This Article is From Nov 17, 2015

A Father Fails to Stop His Son From Helping Islamic State - and Becoming a Paris Suicide Bomber

A Father Fails to Stop His Son From Helping Islamic State - and Becoming a Paris Suicide Bomber

This handout picture released on November 16, 2015 by the Amimour family shows a recent picture of Samy Amimour, 28, one of the suicide bombers who attacked a Paris concert hall on November 13 in Paris. (AFP photo)

From a distance, Azzédine recognized his son's smile. Then, as he got closer, he noticed the crutches, the cold demeanor. They were markers of a life of combat he didn't understand and from which he tried desperately to save his child.

In a December 2014 article, French newspaper Le Monde recounted the heartbreaking journey of the 67-year-old French-Algerian salesman as he attempted to recover his son from the reins of the Islamic State. Though the article referred to his son using the pseudonym "Khader", his true identity was revealed Monday as Samy Amimour - a 28-year-old French national who has been identified as one of three suicide bombers responsible for killing 80 in Paris's Bataclan theater Friday.

Le Monde has republished the article in light of the announcement that Amimour was among the attackers. In it, his father, Azzédine, is given the pseudonym "Mohamed."

The newspaper's account tells the tale of a man who loses his son to forces outside his control and beyond his comprehension.

When he still lived with his parents in a northeastern Paris suburb, Samy worked as a bus driver. The mayor of Drancy, where Samy grew up, told another French newspaper Libération that he remembered the boy as "well-raised, very shy, athletic and clad in sportswear."

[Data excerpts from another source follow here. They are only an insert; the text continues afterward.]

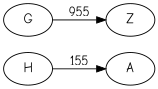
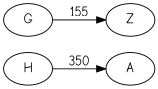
  digraph {
    fontname="Comic Neue"
    rankdir=LR
    node [fontname="Comic Neue"]
    edge [fontname="Comic Neue"]
    H
    A
    G
    Z
-   H -> A [label=155]
-   G -> Z [label=955]
+   H -> A [label=350]
+   G -> Z [label=155]
  }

At age 22, however, Samy's radicalization began. He started frequenting a mosque, forbade his parents from watching television and demanded that his mother wear a veil.

In 2012, Samy was questioned by French officials about links to a network of terror sympathizers and a planned Yemen trip that never happened. Eventually, he moved to Syria and joined the Islamic State.

Azzédine worried that in Syria, his son would be killed by the soldiers of President Bashar Assad; in France, where several young jihadists had already been condemned, he feared that Samy would be put in prison.

His plan, then, was to meet Samy in Syria and convince him to start anew in Algeria.

Nothing unfolded as he thought it would.

Though he spoke with Samy via Skype at least once a month, Azzédine had never discerned the power the Islamic State had over his son until he went to visit him without warning.

Determined to dissuade Samy from his violent path, Azzédine didn't tell him he was coming until he reached the Turkish-Syrian border after flying from France to Istanbul. Though suspicious of his father's intentions, Samy put him in touch with smugglers who brought him to Minbej, Syria, where the black flag of the Islamic State fluttered in the wind.

"You have come to fight despite your age!" Azzédine's fellow travelers commended him at the end of a voyage that included gun-wielding militants and minefields.

But of course, his objectives were quite the opposite. He was there to take back one of the fighters who had become unrecognizable as the son he knew.

This picture taken on November 16, 2015 shows a general view of a house where Samy Amimour, one of the perpetrators of the Paris terror attacks is believed to have lived in Bobigny, suburban Paris. (AFP Photo)

The meeting Azzédine for which had steeled himself for months was icy and brusque, a "failure." Samy was coming from Raqqa, the Islamic State's de facto capital, and he was accompanied by another man who never left the two of them alone.

Samy didn't bring his father to his residence, nor did he explain how he got hurt - the crutches - or if he fought in combat. That night, Azzédine handed him an envelope with a letter from Samy's mother and 100 euros inside. Samy read the letter in a corner and returned the money, telling Azzédinethat he had no need for it.

In an attempt to understand his son's new life, Azzédine spoke with a few of his fellow fighters. They showed him gory videos of live killings that frightened him even further.

"I saw horrible images," Azzédine told Le Monde. "I couldn't stand it anymore."

Two or three days after his arrival in Syria, he left for Turkey with a heavy heart, and made it back to France without any trouble from immigration authorities. Azzédine traveled with a green-eyed Frenchwoman and her six-month-old baby.

"Her husband was getting ready to commit a suicide attack," he recalled to Le Monde. "She seemed happy."

Back at home, Azzédine realized that nothing had come of his trip. His son had escaped him. His wife, however, still guarded hope that Samy would one day leave the Islamic State.

"She wants to go back [to Syria] with me," Azzédine said. "She thinks she might be able to convince him. I don't want him to stay there for the rest of his life."

That was last December. Now, there's no more mystery about what Samy was doing with the Islamic State and what he was prepared to sacrifice. In a word, it was everything.